Aujourd’hui pour un commerce de base il faut au minimum 150.000 euros de CA, (en 2010 – 110.000€) et pour faire 150.000 il faut un N°1 donc investir dans un gros pas de porte et un gros loyer. .../...

 Les points forts d’une expérience en GD

· Avoir l’habitude de gérer son temps, de faire des rétro planning, la négociation, le service client, la rigueur, le tableau de bord, la mise en marché, la réglementation …

· Les Points Faibles : lorsque vous arrivé on vous cible de suite, j’entends encore aujourd’hui tu n’es pas chez Carrefour… » on ne négocie pas les prix ici, y a pas de marges arrières. Alors qu’ils ne savent même pas ce que c’est.

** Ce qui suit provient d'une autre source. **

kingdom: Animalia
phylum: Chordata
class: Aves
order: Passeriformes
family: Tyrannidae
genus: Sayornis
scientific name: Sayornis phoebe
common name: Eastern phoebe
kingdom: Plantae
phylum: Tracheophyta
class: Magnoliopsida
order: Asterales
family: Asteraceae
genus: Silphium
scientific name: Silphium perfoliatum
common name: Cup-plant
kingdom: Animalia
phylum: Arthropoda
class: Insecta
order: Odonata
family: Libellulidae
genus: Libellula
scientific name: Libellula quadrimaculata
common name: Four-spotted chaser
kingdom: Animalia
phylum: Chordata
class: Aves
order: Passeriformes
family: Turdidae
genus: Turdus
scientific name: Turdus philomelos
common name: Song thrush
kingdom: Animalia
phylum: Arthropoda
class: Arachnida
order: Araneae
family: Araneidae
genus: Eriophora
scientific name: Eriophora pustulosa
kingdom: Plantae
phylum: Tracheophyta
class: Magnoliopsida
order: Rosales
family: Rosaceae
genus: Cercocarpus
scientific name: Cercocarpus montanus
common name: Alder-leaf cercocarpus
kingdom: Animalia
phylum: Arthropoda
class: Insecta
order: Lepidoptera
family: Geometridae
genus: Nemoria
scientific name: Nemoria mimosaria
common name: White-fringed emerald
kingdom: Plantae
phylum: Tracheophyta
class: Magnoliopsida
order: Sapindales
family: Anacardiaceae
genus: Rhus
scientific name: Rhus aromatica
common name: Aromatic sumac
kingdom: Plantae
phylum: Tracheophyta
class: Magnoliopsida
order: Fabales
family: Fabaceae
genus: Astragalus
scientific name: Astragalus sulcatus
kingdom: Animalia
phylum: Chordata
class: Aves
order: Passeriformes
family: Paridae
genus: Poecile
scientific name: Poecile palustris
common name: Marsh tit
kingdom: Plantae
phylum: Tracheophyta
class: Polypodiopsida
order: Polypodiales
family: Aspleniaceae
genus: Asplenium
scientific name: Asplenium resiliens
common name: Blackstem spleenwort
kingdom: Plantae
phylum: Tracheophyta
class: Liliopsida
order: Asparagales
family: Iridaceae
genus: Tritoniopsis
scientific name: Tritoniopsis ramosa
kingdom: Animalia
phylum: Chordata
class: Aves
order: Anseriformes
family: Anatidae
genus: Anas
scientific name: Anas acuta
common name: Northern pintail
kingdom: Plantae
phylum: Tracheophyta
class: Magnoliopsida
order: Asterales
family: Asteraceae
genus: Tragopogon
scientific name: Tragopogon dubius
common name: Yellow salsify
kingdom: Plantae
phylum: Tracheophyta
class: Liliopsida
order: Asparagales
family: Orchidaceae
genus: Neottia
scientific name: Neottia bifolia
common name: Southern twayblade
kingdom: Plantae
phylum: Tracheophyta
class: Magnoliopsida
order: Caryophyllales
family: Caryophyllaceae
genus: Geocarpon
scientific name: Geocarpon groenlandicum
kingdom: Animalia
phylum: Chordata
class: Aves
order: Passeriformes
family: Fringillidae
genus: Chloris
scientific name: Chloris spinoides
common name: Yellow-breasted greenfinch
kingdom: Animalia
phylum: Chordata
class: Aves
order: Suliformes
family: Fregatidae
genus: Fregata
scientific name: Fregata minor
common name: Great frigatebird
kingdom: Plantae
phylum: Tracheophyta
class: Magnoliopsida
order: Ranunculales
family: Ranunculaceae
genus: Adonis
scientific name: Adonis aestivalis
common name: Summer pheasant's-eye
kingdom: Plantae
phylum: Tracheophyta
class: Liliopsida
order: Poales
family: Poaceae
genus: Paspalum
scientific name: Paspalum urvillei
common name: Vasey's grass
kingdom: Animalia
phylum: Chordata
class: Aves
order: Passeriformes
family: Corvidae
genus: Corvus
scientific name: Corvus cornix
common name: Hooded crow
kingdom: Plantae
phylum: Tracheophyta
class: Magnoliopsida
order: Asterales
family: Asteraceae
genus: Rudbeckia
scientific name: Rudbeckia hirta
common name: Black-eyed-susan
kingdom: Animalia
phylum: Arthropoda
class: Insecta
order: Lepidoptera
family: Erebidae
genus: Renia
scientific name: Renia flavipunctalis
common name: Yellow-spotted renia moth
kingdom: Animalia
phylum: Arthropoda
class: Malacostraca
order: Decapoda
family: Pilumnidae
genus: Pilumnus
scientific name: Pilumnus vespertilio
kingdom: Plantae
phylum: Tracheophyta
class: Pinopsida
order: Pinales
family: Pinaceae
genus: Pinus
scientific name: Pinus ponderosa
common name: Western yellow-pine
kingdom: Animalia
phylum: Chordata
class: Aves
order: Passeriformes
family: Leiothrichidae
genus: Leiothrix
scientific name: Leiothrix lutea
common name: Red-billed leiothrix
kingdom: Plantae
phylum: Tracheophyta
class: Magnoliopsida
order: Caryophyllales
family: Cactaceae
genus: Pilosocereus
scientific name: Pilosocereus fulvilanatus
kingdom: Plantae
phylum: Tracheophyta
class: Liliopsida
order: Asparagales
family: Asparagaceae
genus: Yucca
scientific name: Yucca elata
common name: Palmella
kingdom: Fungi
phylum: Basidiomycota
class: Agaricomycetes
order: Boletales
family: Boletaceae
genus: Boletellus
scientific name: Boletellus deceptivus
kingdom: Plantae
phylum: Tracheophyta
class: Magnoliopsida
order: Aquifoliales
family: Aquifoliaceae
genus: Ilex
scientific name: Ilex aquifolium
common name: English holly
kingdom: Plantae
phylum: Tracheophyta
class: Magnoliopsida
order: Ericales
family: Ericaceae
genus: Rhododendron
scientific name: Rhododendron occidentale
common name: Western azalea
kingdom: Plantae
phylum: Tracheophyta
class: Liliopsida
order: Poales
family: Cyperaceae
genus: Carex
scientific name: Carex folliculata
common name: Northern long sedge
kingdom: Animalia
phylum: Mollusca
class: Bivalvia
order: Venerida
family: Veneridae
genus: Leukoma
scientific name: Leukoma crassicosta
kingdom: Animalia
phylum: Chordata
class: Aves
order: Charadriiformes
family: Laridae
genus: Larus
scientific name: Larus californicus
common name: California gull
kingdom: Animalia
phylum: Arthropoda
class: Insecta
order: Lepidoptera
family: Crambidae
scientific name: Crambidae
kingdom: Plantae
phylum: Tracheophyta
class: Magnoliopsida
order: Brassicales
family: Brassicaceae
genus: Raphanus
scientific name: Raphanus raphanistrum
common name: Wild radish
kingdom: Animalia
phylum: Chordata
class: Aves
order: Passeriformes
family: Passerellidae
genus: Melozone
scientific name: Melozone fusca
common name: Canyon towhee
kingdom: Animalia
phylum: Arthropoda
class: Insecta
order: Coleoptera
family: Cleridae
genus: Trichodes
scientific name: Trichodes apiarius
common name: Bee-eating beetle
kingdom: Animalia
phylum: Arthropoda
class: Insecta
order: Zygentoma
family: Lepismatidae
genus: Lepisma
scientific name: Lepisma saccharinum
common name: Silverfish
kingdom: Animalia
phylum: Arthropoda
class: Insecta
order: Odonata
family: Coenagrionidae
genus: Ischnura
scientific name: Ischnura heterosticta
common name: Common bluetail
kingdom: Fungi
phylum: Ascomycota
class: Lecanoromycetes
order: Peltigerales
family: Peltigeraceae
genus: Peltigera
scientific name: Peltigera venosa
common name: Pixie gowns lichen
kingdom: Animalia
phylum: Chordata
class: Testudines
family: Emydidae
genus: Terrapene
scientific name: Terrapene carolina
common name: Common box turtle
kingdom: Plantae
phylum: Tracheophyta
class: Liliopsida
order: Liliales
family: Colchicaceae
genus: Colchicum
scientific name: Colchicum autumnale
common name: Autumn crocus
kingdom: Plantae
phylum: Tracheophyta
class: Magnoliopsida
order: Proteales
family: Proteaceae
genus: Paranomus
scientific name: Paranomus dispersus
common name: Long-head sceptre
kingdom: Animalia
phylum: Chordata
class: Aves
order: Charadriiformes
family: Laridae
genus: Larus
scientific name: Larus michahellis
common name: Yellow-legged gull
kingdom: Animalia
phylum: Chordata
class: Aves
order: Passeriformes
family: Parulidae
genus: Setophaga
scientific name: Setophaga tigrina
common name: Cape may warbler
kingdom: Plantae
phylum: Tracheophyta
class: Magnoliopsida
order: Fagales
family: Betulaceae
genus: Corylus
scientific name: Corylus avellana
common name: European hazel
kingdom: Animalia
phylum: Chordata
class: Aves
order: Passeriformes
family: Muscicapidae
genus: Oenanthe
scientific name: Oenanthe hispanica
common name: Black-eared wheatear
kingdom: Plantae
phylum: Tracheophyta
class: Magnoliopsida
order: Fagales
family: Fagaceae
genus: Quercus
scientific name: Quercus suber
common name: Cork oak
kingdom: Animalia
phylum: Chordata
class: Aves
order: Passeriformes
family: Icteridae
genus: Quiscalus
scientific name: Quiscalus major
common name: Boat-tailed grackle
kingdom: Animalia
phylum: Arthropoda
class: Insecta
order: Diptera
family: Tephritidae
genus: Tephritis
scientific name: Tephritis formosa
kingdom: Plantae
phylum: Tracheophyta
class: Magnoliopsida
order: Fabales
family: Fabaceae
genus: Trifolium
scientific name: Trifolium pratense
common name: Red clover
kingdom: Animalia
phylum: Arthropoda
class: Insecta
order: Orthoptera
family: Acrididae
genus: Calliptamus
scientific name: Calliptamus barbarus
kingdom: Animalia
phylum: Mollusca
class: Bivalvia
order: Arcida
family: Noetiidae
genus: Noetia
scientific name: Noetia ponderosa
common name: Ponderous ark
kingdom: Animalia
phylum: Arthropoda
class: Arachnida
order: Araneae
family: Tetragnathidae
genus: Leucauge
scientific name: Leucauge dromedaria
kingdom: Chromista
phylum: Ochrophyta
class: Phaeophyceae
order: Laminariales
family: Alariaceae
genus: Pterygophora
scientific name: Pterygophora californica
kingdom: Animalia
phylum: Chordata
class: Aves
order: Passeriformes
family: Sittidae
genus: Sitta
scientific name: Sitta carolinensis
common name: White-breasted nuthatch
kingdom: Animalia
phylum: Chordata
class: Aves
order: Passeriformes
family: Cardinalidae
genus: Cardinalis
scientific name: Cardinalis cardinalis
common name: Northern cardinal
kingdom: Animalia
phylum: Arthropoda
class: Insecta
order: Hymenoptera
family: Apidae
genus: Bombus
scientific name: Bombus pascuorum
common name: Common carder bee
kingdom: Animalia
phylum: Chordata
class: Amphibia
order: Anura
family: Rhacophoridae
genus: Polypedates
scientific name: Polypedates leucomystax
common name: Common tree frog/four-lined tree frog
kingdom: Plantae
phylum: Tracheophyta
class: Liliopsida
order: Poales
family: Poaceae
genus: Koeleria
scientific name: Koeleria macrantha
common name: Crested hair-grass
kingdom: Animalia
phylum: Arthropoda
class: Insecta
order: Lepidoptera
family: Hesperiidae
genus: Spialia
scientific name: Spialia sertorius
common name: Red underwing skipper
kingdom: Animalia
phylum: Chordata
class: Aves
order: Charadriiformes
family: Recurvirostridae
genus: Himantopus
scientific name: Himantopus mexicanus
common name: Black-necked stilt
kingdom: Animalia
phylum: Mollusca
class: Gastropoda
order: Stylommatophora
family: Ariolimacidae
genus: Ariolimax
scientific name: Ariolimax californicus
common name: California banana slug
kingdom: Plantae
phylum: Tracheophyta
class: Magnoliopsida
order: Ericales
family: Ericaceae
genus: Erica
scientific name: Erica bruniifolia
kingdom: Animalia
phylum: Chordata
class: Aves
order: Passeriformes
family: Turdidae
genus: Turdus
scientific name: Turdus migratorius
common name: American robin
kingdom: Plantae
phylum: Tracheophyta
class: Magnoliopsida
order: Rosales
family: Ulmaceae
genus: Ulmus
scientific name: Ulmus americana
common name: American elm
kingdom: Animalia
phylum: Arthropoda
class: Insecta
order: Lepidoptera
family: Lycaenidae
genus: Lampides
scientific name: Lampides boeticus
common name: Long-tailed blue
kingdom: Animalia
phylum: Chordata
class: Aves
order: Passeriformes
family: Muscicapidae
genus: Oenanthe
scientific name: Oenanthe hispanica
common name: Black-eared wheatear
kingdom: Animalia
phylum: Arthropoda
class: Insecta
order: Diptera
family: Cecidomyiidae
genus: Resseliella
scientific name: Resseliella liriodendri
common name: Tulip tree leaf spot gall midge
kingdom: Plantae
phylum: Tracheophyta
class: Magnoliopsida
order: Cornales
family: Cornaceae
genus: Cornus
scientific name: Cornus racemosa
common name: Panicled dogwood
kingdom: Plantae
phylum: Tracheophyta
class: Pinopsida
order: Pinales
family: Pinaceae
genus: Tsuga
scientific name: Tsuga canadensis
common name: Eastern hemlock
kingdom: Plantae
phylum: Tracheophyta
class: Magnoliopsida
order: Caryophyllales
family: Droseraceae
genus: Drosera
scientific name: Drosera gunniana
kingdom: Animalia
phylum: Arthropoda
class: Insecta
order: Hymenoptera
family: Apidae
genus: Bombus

Il y en a même qui mon fait un procès m’accusant de tous les maux de terre… à la suite de sa longue expérience acquise sur M6.

On perd beaucoup de temps à convaincre qu’on veut faire autre chose et que le Job d’avant c’était avant et c’était un travail comme un autre.

Paradoxalement mon expérience de la grande distribution me sert plus aujourd’hui quand je visite des confrères, quand on me demande conseille avant de monter un projet. Là je prends du recule sur le projet et suis obligé de formaliser ce que je fais dans ma boutique sans même y penser.

Vendre en direct en respectant la législation et les bonnes pratiques du métier : certains sont "bénévoles", mais c'est une situation qui n'est ni légale, ni judicieux pour vous, pas de couverture sociale, pas de retraite. certains n'ont pas de caisse enregistreuse, pas de journal de caisse d'autre pas de prix au kg ou pas de prix du tout... faisons un peu de ménage dans les usages et pérennisons votre activité. On met en place des outils simples : autocontrôle, horaires postés, fiches prix de revient, Il est plus efficace de rentabiliser sont activité.